An audio data compression method improves over existing standards because of its encoding strategy for silence. The method analyzes the audio input to an encoder. If the audio is for an analyzed time frame is silence, a single byte output is generated by the encoder. If the next frame is silence, no output is generated. When a receiver receives the compressed data, and detects a one-byte silence signal, it can capture that signal and repeat it to a decoder. When the compressed signal reaches the decoder, it is decompressed into an analog signal.

Description

FIELD OF THE INVENTION
This invention relates to a method of reducing the amount of digital information needed to convey a silence signal in an audio compression scheme.
BACKGROUND OF THE INVENTION
Compression of digital data is essential to improve the capacity of digital transmission systems. Voice data presents particular challenges. When the speaker pauses, the silence between words is often encoded in the same way as active speech. This produces repetitive output which wastes available transmission bandwidth. This problem is especially keen during multi-party teleconferences when only one party is speaking while the others remain silent.
A commonly used audio compression algorithm is the G.723.1 standard promulgated by the International Telecommunication Union. This system is particularly geared for digital multimedia applications. This standard specifies the coding of audio to reduce the amount of digital information required to reproduce the original audio input. This standard has transmission rates of 5.3 kbits/second and 6.3 kbits/second. Audio is broken into 30 msec time frames. There is a look ahead of 7.5 msec, resulting in a total algorithmic delay of 37.5 msec. The coder is designed to operate with a digital signal obtained by first performing telephone bandwidth filtering of the analog input, then sampling at 8000 Hz and then converting to 16-bit linear PCM for the input to the encoder. The output of the decoder should be converted back to analog by similar means. The encoder operates on 240 samples per frame. Each frame is divided into four subframes of 60 samples each. For each frame containing speech, a twenty to twenty-four byte output is generated. Every frame containing the spectral characteristics of silence is represented by a four byte output. In other words, for a three second pause, 100 four byte data output is created. A need exists for a method of further compressing audio input, particularly silence. Such a method should improve upon the G.723.1 standard.

(Collected data entries)
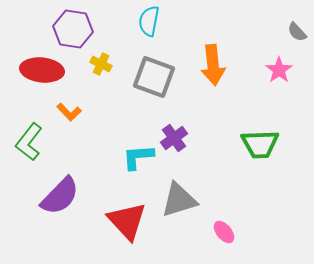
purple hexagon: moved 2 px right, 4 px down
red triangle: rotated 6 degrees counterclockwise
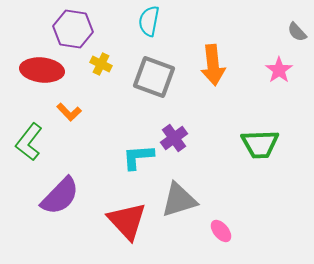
pink ellipse: moved 3 px left, 1 px up
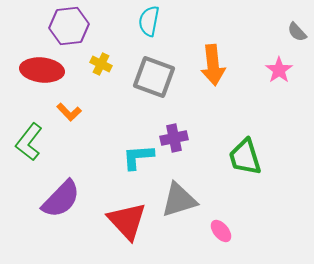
purple hexagon: moved 4 px left, 3 px up; rotated 15 degrees counterclockwise
purple cross: rotated 24 degrees clockwise
green trapezoid: moved 15 px left, 13 px down; rotated 75 degrees clockwise
purple semicircle: moved 1 px right, 3 px down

Task set ▸
A – In the records, swap "purple" for "violet" in the lines from the line with "pink ellipse: moved 3 px left, 1 px up" through the end of the records. Write out those lines with only that change, and leave the pictures out.
B – Continue the patent text on audio compression from where it stops.
The patent text on audio compression and the records of shapes in motion are unrelated material.

Answers provided ▸
A –
pink ellipse: moved 3 px left, 1 px up
violet hexagon: moved 4 px left, 3 px up; rotated 15 degrees counterclockwise
violet cross: rotated 24 degrees clockwise
green trapezoid: moved 15 px left, 13 px down; rotated 75 degrees clockwise
violet semicircle: moved 1 px right, 3 px down

B –
SUMMARY OF THE INVENTION
The present invention relates to an improvement over the G.723.1 standard for audio compression. The method analyzes the audio input to an encoder. The G.723.1 standard sets forth a special characteristic for silence. If the audio for an analyzed time frame is silence, a single byte output is generated by the encoder. If the next frame is silence, no output is generated. Thus, for example, a three second pause would only generate a single byte of output rather than potentially 100 four byte outputs. This is a substantial improvement over the existing standard.
When a receiver receives the compressed data, and detects a one-byte silence signal, it can capture that signal and repeat it to a decoder. In other words, rather than let the decoder sit idle during the duration of the silence, it will continue to receive the mimicked output. Thus, transmission bandwidth is not wasted. During the duration of the silence, no additional signal is generated. The additional data is being created downstream of the transmission medium by the receiver prior to decoding.
When the compressed signal reaches the decoder, it is decompressed into an analog signal. The analog signal is then used to drive a speaker. Again, a one byte signal will be decoded as a silence, while other compressed voice data will be decompressed to reproduce the speaker's words. Of course, the input can be any audio content, and is not limited to merely spoken words.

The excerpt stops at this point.